Realitas Negara Kesatuan Republik Indonesia dengan wilayah yang luas dan secara geografis maupun sosiokultural sangat heterogen, pada beberapa wilayah peyelenggaraan pendidikan masih terdapat berbagai permasalahan, terutama pada daerah yang tergolong terdepan, terluar, dan tertinggal (daerah 3T).
Beberapa permasalahan penyelenggaraan pendidikan, utamanya di daerah 3T antara lain adalah permasalahan pendidik, seperti kekurangan jumlah (Shortage), distribusi tidak seimbang (unbalanced distribution), kualifikasi di bawah standar (under qualification),  kurang kompeten (low competencies), serta ketidaksesuaian antara kualifikasi pendidikan dengan bidang yang diampu (mismatched).
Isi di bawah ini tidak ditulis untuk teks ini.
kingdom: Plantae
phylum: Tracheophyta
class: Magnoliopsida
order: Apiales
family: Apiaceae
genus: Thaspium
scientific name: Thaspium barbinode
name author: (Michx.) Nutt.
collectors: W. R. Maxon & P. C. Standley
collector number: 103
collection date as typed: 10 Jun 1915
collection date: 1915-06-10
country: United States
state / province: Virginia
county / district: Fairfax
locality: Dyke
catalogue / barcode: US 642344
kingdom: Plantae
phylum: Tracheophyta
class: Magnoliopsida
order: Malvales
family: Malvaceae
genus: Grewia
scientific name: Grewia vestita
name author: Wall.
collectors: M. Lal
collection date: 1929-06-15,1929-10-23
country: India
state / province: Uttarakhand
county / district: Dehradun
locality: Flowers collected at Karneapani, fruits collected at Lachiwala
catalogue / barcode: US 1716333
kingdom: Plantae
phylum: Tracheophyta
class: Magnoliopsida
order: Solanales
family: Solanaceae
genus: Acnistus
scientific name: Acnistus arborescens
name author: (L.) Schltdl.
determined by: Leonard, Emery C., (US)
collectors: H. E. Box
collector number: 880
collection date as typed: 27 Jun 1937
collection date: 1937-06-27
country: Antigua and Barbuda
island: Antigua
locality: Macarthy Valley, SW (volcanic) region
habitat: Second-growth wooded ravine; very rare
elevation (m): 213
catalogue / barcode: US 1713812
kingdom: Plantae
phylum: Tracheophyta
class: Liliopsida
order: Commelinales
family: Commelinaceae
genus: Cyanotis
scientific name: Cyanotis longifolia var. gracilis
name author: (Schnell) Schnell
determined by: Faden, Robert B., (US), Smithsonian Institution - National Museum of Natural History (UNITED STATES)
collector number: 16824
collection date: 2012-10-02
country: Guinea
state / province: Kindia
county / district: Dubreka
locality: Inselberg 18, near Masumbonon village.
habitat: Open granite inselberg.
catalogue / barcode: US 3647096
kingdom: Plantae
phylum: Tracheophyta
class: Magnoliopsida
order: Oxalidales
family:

Permasalahan lain dalam penyelenggaraan pendidikan adalah angka putus sekolah juga masih relatif tinggi, sementara angka partisipasi sekolah masih rendah dan yang paling urgen yaitu masalah kedisiplinan Tenaga Pendidik dalam melaksanakan tugas mendidiknya serta distorsi distribusi dan penggunaan dana pembangunan pendidikan (BOS, dll).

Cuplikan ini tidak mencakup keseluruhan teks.